**TASK PROMPT**
Under this line are records; the part from the line containing "pochi click, non" through the line containing "נמאס לכם מהצבע או המרקם של שולחן הקפה אך אתם" should be repeated exactly. Please exclude pictures.

**DATA RECORDS**
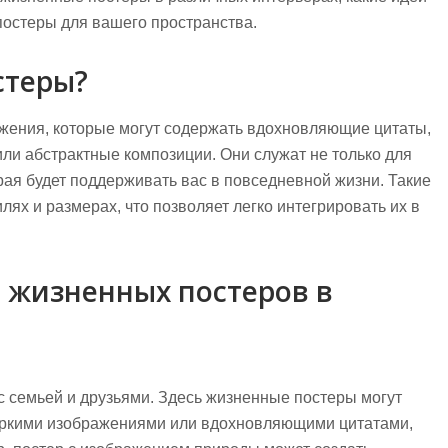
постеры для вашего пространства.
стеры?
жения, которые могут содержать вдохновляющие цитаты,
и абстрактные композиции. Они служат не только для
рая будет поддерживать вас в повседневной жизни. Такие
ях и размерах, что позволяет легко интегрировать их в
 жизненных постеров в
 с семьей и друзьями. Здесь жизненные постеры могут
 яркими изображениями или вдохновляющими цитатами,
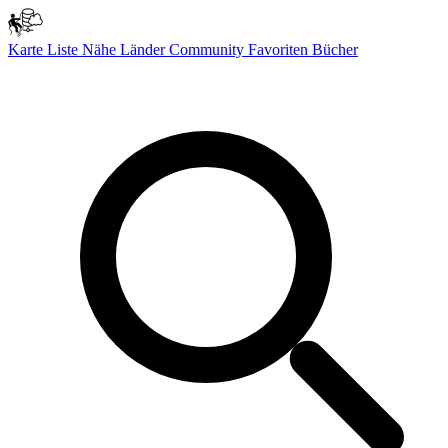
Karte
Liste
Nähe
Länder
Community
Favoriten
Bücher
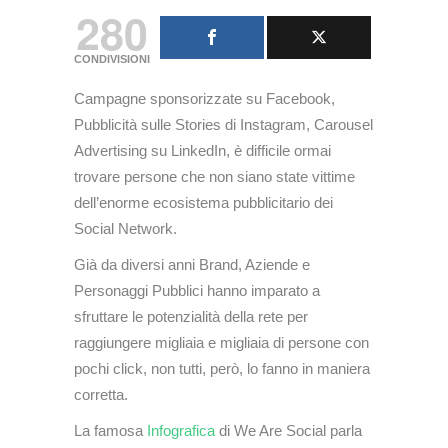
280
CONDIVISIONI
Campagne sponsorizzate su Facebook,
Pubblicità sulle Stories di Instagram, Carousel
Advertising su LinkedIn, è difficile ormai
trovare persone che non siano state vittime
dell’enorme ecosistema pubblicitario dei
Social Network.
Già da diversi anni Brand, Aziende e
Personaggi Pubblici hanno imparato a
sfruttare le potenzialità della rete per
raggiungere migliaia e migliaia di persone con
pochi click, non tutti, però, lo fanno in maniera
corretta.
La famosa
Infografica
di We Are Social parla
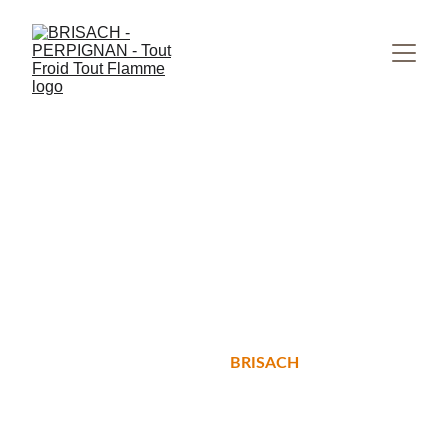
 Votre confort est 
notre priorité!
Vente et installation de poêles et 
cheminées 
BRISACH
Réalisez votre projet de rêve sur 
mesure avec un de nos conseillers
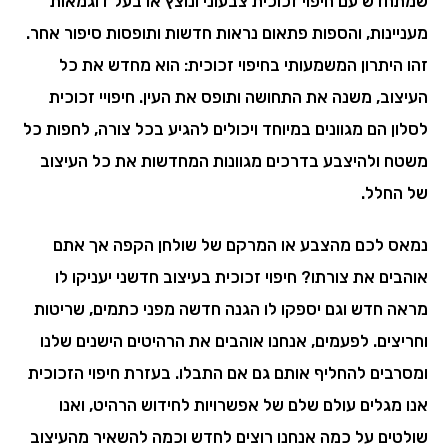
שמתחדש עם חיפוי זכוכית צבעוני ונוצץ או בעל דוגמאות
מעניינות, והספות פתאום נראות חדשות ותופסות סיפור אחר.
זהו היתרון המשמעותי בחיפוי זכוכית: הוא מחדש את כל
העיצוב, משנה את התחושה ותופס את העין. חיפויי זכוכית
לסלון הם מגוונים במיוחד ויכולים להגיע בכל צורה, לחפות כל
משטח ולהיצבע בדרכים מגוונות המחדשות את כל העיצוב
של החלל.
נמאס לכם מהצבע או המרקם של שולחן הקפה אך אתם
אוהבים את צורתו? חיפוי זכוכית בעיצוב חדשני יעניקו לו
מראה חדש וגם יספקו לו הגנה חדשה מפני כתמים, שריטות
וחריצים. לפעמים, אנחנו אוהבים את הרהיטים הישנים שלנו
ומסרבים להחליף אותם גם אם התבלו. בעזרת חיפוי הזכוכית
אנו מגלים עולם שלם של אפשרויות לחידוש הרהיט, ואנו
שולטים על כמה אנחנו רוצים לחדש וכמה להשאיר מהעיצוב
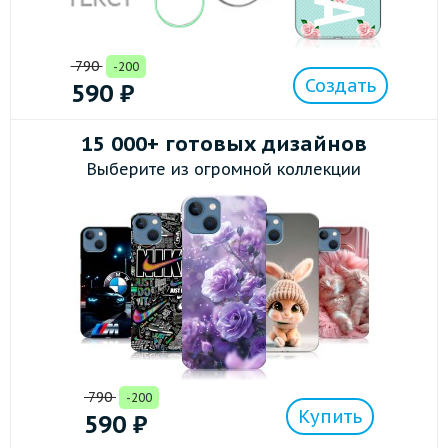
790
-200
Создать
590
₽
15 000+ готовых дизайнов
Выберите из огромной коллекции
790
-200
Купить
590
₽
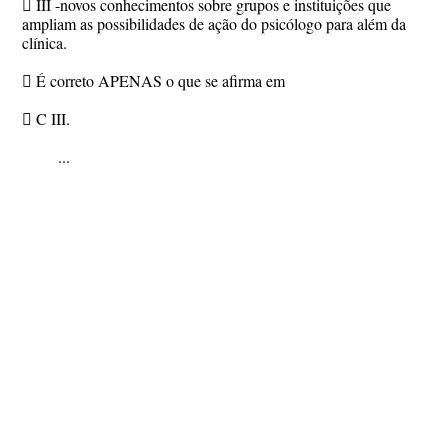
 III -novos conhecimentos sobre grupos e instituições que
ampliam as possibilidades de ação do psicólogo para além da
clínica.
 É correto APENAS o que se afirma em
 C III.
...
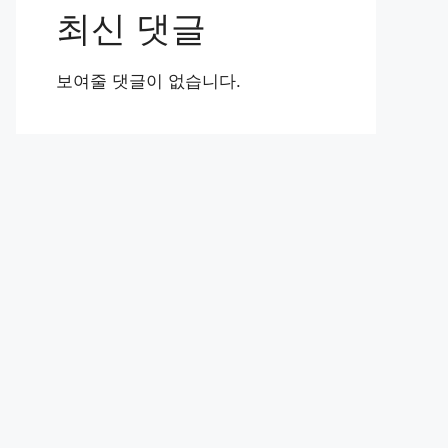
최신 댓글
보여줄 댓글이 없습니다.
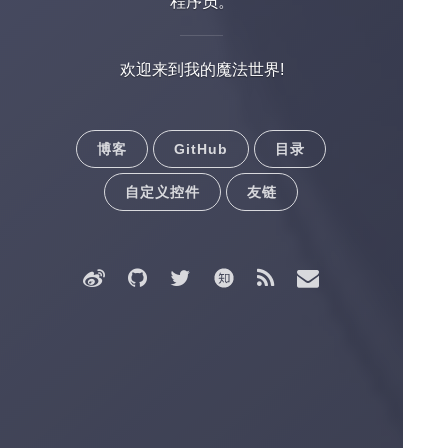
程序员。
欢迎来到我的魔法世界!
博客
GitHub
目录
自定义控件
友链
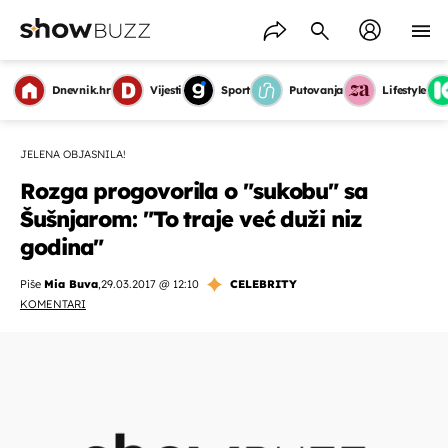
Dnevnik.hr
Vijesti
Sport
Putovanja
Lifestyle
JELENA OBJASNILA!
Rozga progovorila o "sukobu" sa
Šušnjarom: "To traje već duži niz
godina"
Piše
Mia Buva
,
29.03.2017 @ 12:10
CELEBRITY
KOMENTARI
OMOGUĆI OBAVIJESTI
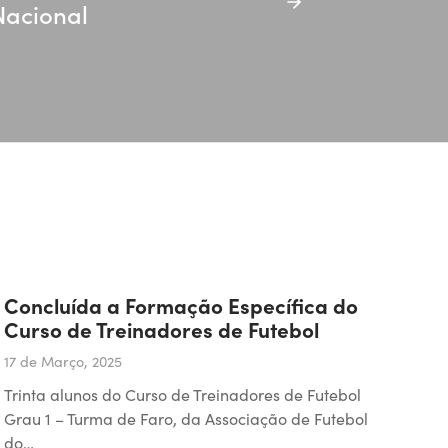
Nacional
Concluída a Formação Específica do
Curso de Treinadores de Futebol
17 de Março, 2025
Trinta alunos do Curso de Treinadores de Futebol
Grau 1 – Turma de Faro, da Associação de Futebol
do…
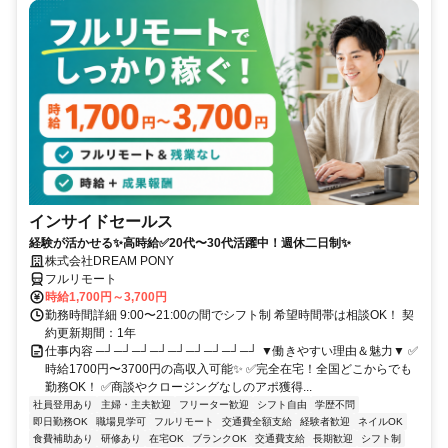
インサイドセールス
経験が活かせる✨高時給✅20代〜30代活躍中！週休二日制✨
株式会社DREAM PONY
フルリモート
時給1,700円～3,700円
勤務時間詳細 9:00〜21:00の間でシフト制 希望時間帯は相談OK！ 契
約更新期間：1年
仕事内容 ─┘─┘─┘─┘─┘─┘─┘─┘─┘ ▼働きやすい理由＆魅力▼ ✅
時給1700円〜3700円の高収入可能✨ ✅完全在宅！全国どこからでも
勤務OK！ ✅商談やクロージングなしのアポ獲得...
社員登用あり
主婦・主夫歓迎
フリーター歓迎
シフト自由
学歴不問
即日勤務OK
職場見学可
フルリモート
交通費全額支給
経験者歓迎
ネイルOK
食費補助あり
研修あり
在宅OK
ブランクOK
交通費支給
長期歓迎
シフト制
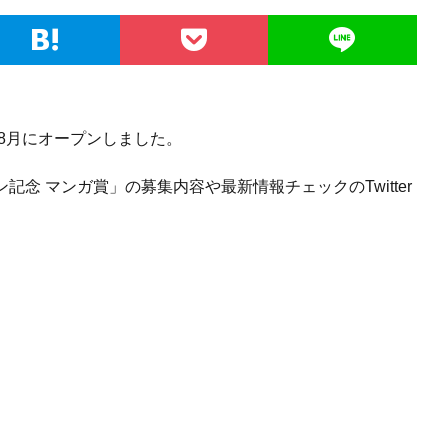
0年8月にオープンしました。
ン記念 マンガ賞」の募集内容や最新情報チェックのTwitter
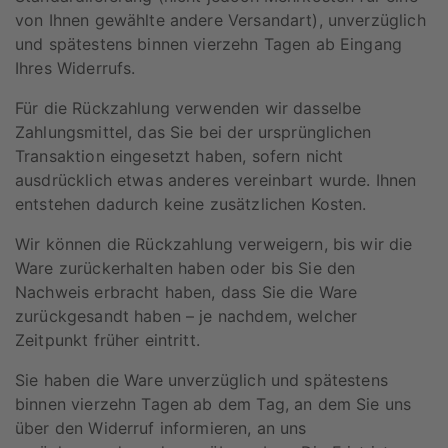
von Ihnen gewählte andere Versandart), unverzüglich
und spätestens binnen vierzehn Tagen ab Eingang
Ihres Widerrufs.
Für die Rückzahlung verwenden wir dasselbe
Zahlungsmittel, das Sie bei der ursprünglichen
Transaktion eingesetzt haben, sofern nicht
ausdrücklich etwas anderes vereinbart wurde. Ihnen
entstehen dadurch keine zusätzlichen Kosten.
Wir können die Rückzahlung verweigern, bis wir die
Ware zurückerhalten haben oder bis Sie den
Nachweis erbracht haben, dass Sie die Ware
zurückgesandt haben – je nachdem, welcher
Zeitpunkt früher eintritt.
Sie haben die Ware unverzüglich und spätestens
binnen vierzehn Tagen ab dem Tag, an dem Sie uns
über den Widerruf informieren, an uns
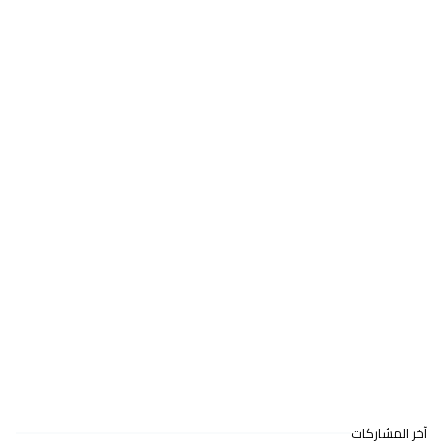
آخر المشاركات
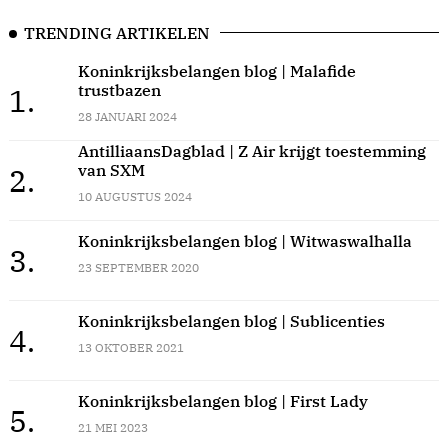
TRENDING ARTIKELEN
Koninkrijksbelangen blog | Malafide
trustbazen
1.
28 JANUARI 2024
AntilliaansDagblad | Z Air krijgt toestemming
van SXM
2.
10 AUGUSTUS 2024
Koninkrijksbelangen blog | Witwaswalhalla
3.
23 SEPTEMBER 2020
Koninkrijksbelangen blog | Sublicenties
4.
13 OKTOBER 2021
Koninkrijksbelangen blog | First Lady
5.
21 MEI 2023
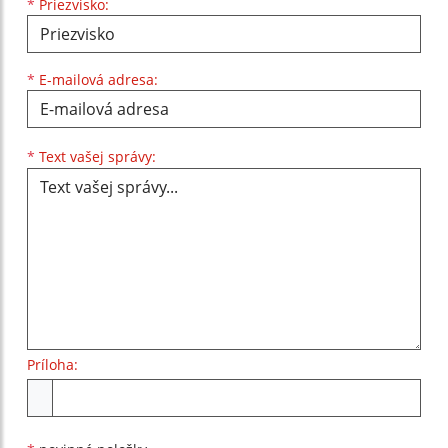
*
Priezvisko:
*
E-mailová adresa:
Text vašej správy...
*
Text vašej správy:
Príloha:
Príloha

**TASK OUTPUT**
pochi click, non tutti, però, lo fanno in maniera
corretta.
La famosa
Infografica
di We Are Social parla
 Votre confort est 
notre priorité!
Vente et installation de poêles et 
cheminées 
BRISACH
Réalisez votre projet de rêve sur 
mesure avec un de nos conseillers
שמתחדש עם חיפוי זכוכית צבעוני ונוצץ או בעל דוגמאות
מעניינות, והספות פתאום נראות חדשות ותופסות סיפור אחר.
זהו היתרון המשמעותי בחיפוי זכוכית: הוא מחדש את כל
העיצוב, משנה את התחושה ותופס את העין. חיפויי זכוכית
לסלון הם מגוונים במיוחד ויכולים להגיע בכל צורה, לחפות כל
משטח ולהיצבע בדרכים מגוונות המחדשות את כל העיצוב
של החלל.
נמאס לכם מהצבע או המרקם של שולחן הקפה אך אתם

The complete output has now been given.